Not a peep was heard Monday night when the Roeland Park and Merriam governing bodies opened the floor to public comments on their 2016 budgets.
The silence at the formal public hearings may have something to do with the fact that neither city is raising its property tax rate this year. Both have seen an increase in assessed valuation for the 2016 budget year, a welcome trend coming out of the recession years. That will give some breathing room for increased spending at the same mill rate.
In Roeland Park, which still has the potential to lose a chunk of its sales tax revenue at some point in the future if Walmart ever finds a new home, the property tax rate will hold steady at 33.378 mills.
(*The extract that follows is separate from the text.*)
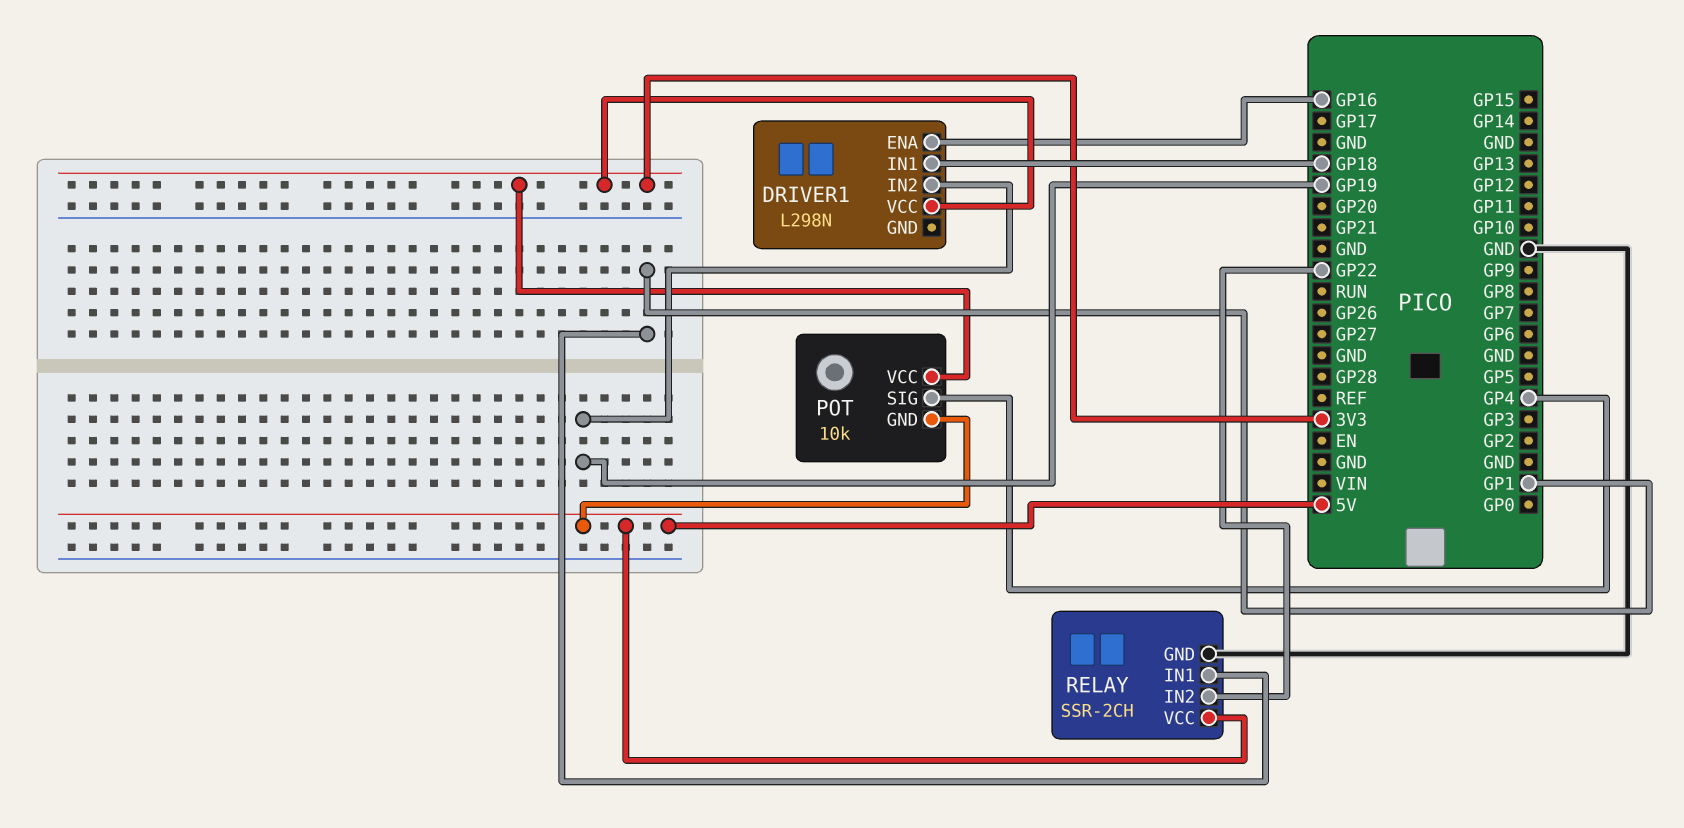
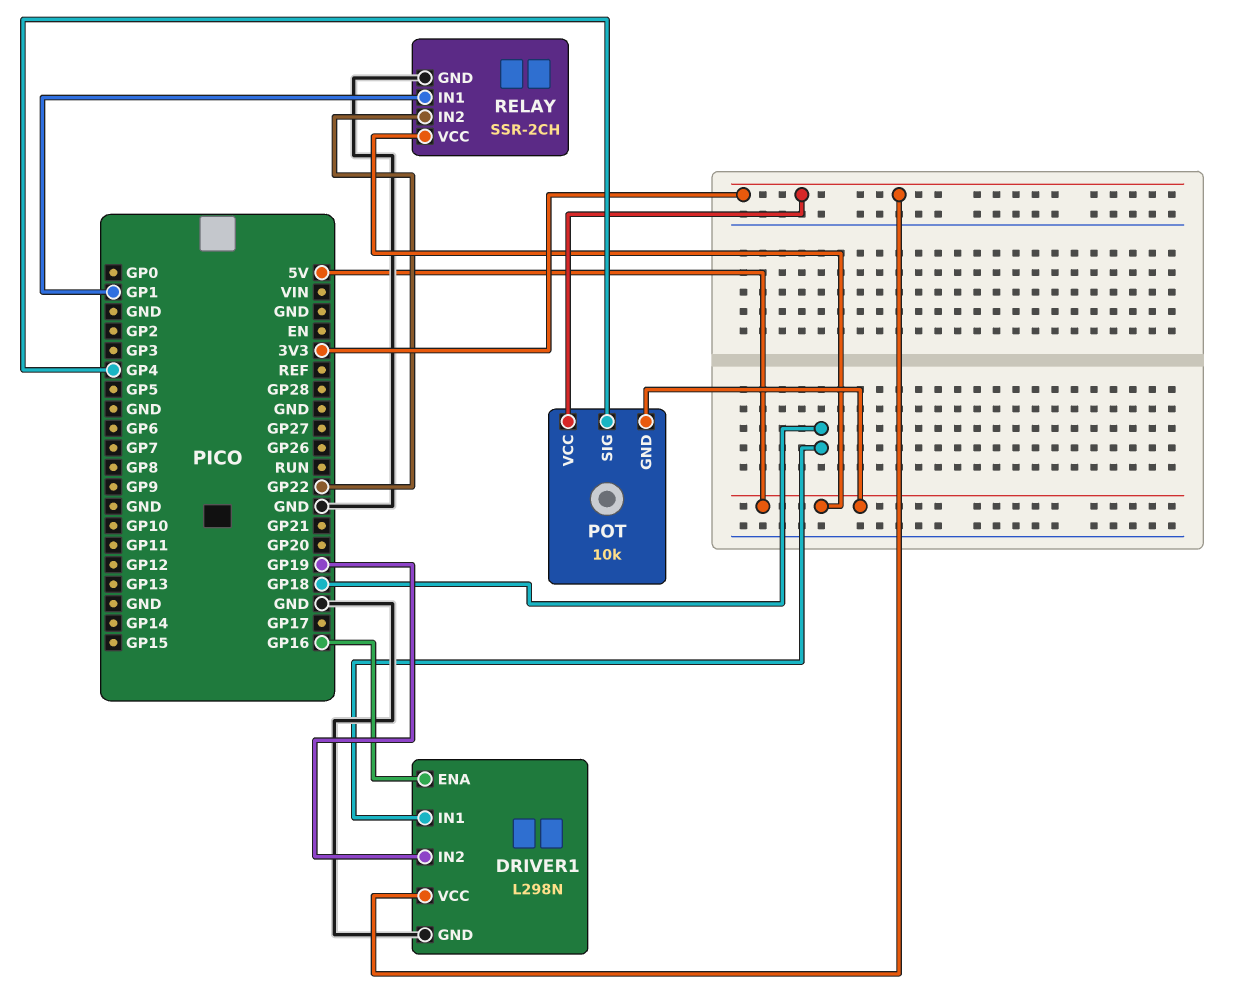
DRIVER1 pin GND: none -> GND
In the larger Merriam, the city will hold a 27.606 mill rate again. A difference between the two rates, though, is that the Merriam property tax includes fire service while in Roeland Park, fire services are a separate levy.
Another pronounced difference is that in Merriam, with its strong retail base which includes multiple car dealerships, more than half of the city’s budget is supported by sales tax. Over in Roeland Park, less than 30 percent comes from sales taxes while a third comes from property tax. Just over 20 percent of the Merriam budget comes from property tax.
That high percentage of sales tax can make the revenue more volatile depending on the economy, the Merriam council was told Monday.
Another point of difference is the reserves, which are projected to end at more than $21 million with expenses of about $26 million in Merriam. Over in Roeland Park, reserves for 2016 are scheduled to end at less than $2 million.
Merriam councilor Al Frisby did question the high reserve amount Monday, asking “why don’t we do something for the residents?” City administrator Phil Lammers said that possible repairs or replacement of the pool and community center could eat up a lot the reserve in the near future. More than half of the reserve is in the Capital Improvement Fund designated for larger projects.